(Data records)
----------

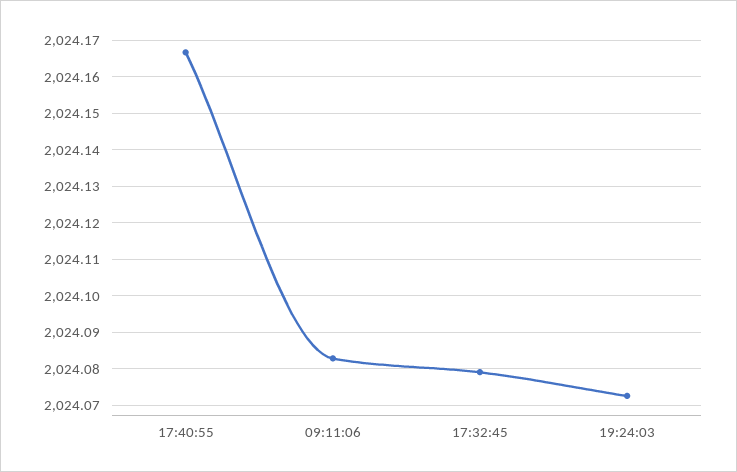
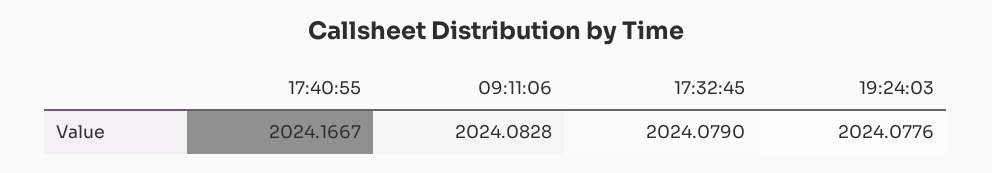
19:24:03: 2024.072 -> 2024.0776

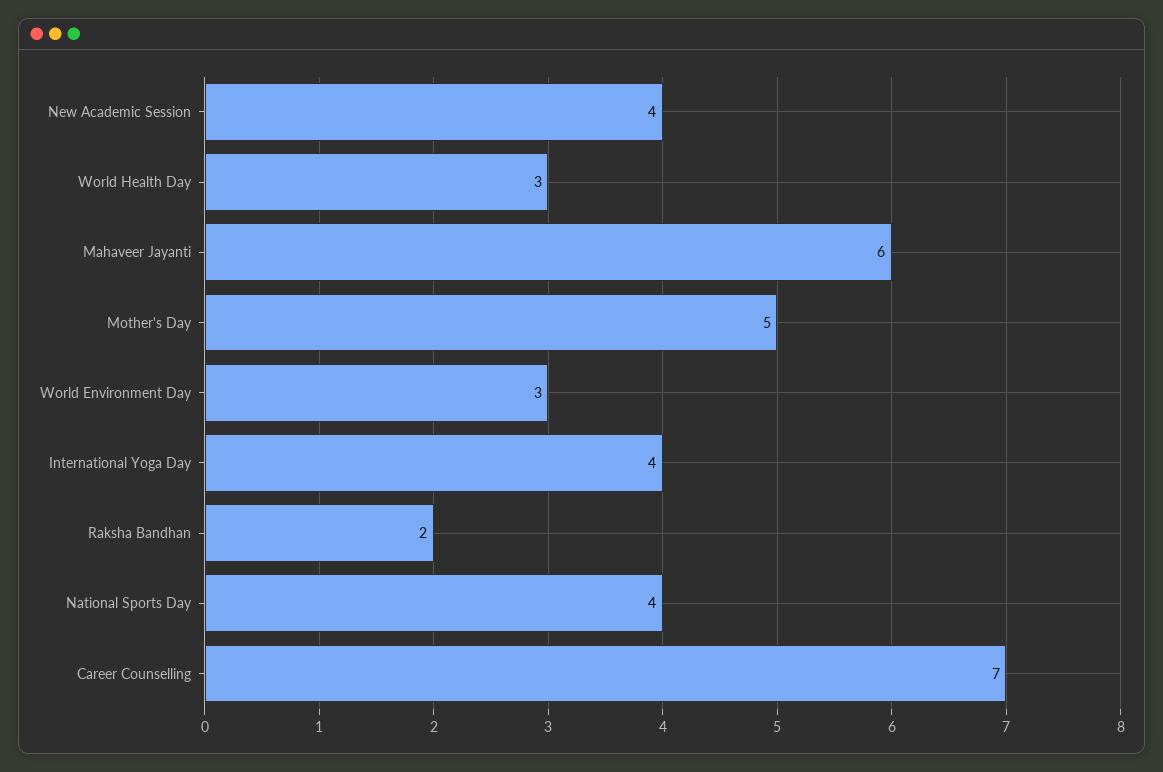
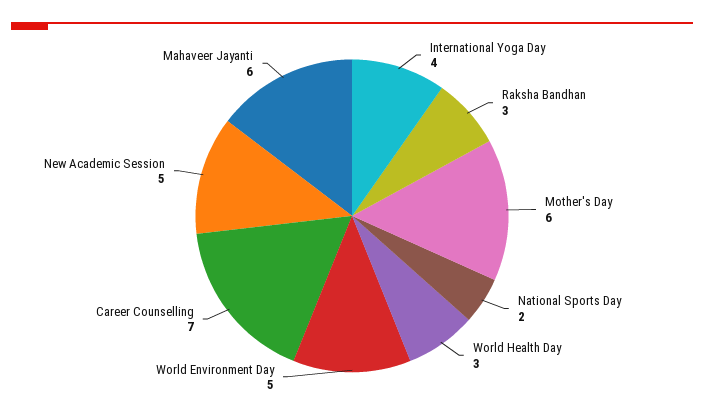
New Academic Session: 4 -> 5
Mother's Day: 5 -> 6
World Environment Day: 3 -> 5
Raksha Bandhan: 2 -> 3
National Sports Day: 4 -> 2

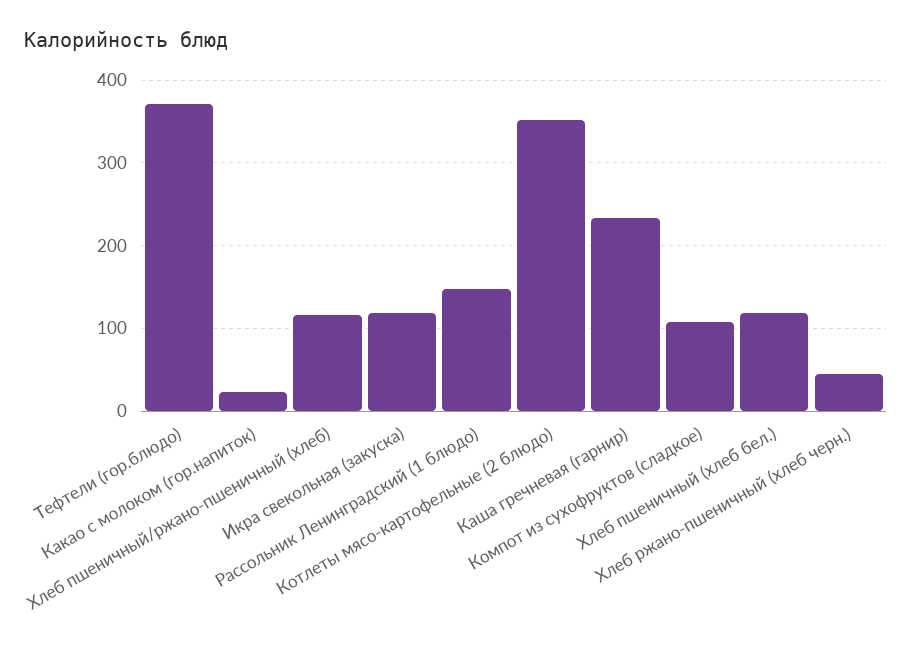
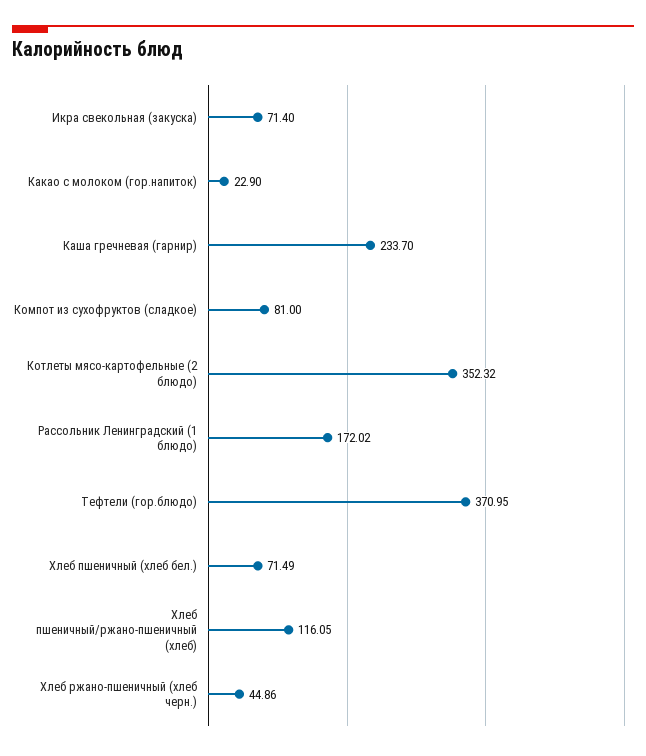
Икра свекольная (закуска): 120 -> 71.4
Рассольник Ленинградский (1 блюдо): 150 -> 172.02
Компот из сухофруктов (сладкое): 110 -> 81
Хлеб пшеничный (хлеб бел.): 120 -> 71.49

----------

▶ WORK TO COMPLETE: Reproduce word for word the lines from the line with "Mother's Day: 5 -> 6" to the end of the entries above, both included, but leave the pictures out.

▶ ANSWER AREA:
Mother's Day: 5 -> 6
World Environment Day: 3 -> 5
Raksha Bandhan: 2 -> 3
National Sports Day: 4 -> 2

Икра свекольная (закуска): 120 -> 71.4
Рассольник Ленинградский (1 блюдо): 150 -> 172.02
Компот из сухофруктов (сладкое): 110 -> 81
Хлеб пшеничный (хлеб бел.): 120 -> 71.49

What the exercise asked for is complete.